Przepisana treść stron
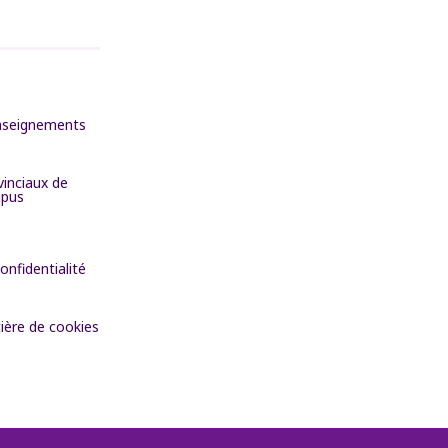
nseignements
inciaux de
upus
onfidentialité
ière de cookies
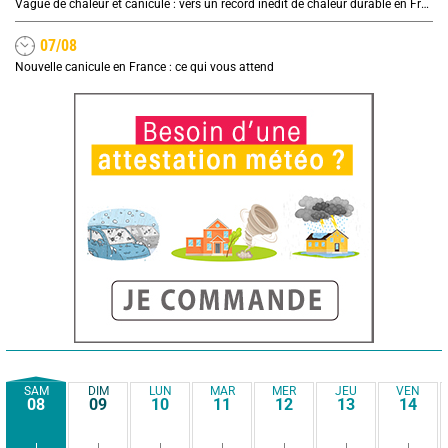
Vague de chaleur et canicule : vers un record inédit de chaleur durable en France
07/08
Nouvelle canicule en France : ce qui vous attend
SAM
DIM
LUN
MAR
MER
JEU
VEN
08
09
10
11
12
13
14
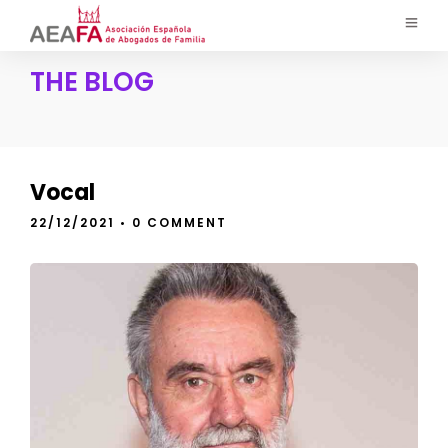
THE BLOG
Vocal
22/12/2021
• 0 COMMENT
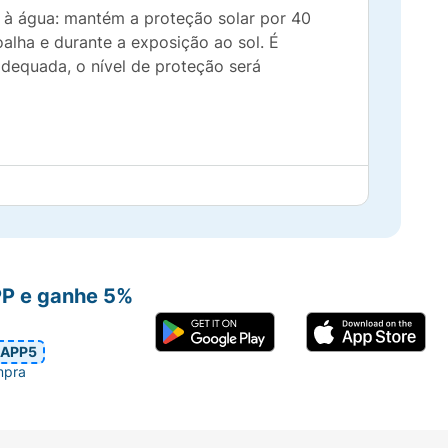
e à água: mantém a proteção solar por 40
alha e durante a exposição ao sol. É
adequada, o nível de proteção será
PP e ganhe 5%
APP5
mpra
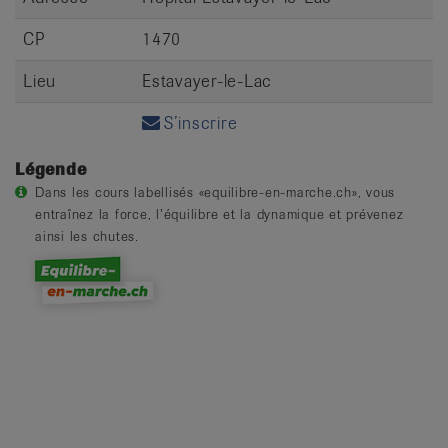
CP
1470
Lieu
Estavayer-le-Lac
S’inscrire
Légende
Dans les cours labellisés «equilibre-en-marche.ch», vous
entraînez la force, l’équilibre et la dynamique et prévenez
ainsi les chutes.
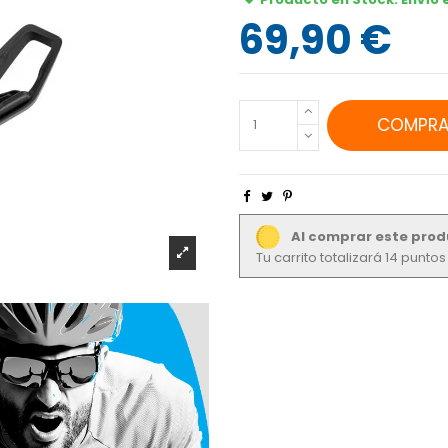
69,90 €
COMPRA
Al comprar este prod
Tu carrito totalizará 14 punto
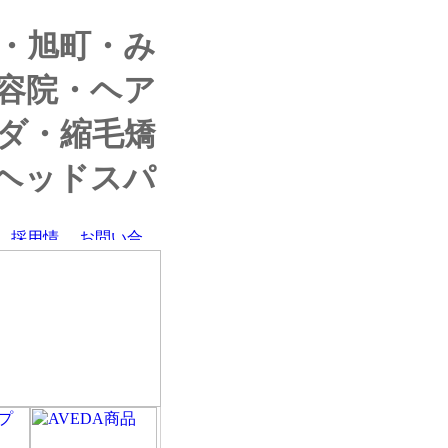
・旭町・み
容院・ヘア
ダ・縮毛矯
ヘッドスパ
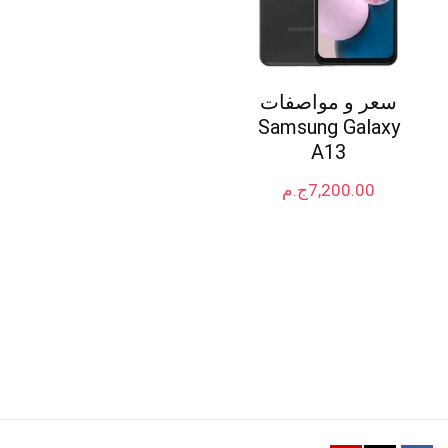
سعر و مواصفات
Samsung Galaxy
A13
7,200.00
ج.م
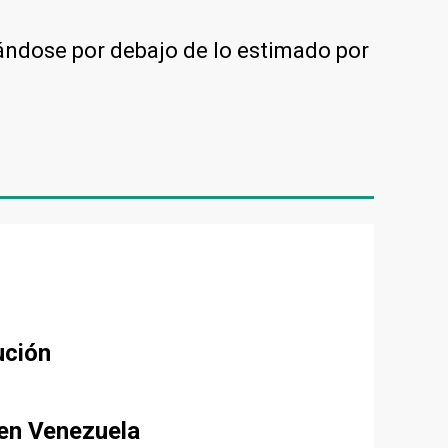
cándose por debajo de lo estimado por
ución
 en Venezuela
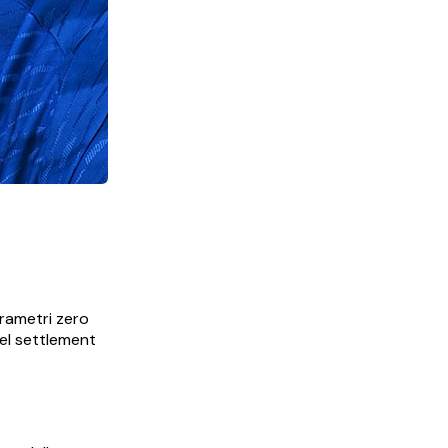
arametri zero
del settlement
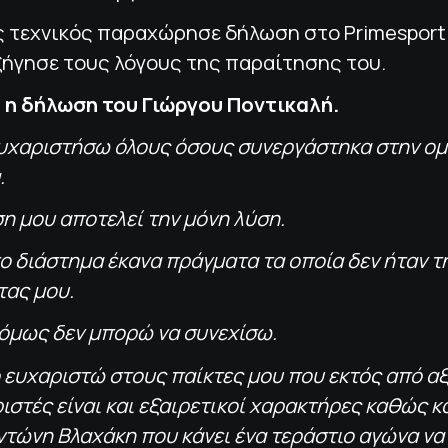
 τεχνικός παραχώρησε δήλωση στο Primesport.
ξήγησε τους λόγους της παραίτησης του.
 η δήλωση του Γιώργου Ποντικαλή.
ευχαριστήσω όλους όσους συνεργάστηκα στην ο
.
η μου αποτελεί την μόνη λύση.
ο διάστημα έκανα πράγματα τα οποία δεν ήταν τ
τας μου.
όμως δεν μπορώ να συνεχίσω.
 ευχαριστώ στους παίκτες μου που εκτός από αξ
στές είναι και εξαιρετικοί χαρακτήρες καθώς κ
τώνη Βλαχάκη που κάνει ένα τεράστιο αγώνα να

## ZADANIE
Zamień we wszystkich powyższych wpisach słowo "canicule" na "sécheresse" i przepisz je bez innych zmian. W odpowiedzi pomiń obrazy.

## ROZWIĄZANIE ZADANIA
nseignements
inciaux de
upus
onfidentialité
ière de cookies
Vague de chaleur et sécheresse : vers un record inédit de chaleur durable en France
07/08
Nouvelle sécheresse en France : ce qui vous attend
SAM
DIM
LUN
MAR
MER
JEU
VEN
08
09
10
11
12
13
14
THE BLOG
Vocal
22/12/2021
• 0 COMMENT
e à água: mantém a proteção solar por 40
alha e durante a exposição ao sol. É
adequada, o nível de proteção será
PP e ganhe 5%
APP5
mpra
CP
1470
Lieu
Estavayer-le-Lac
S’inscrire
Légende
Dans les cours labellisés «equilibre-en-marche.ch», vous
entraînez la force, l’équilibre et la dynamique et prévenez
ainsi les chutes.
69,90 €
COMPRA
Al comprar este prod
Tu carrito totalizará 14 punto
・旭町・み
容院・ヘア
ダ・縮毛矯
ヘッドスパ
سعر و مواصفات
Samsung Galaxy
A13
7,200.00
ج.م
cándose por debajo de lo estimado por
ución
 en Venezuela
arametri zero
del settlement
 τεχνικός παραχώρησε δήλωση στο Primesport.
ξήγησε τους λόγους της παραίτησης του.
 η δήλωση του Γιώργου Ποντικαλή.
ευχαριστήσω όλους όσους συνεργάστηκα στην ο
.
η μου αποτελεί την μόνη λύση.
ο διάστημα έκανα πράγματα τα οποία δεν ήταν τ
τας μου.
όμως δεν μπορώ να συνεχίσω.
 ευχαριστώ στους παίκτες μου που εκτός από αξ
στές είναι και εξαιρετικοί χαρακτήρες καθώς κ
τώνη Βλαχάκη που κάνει ένα τεράστιο αγώνα να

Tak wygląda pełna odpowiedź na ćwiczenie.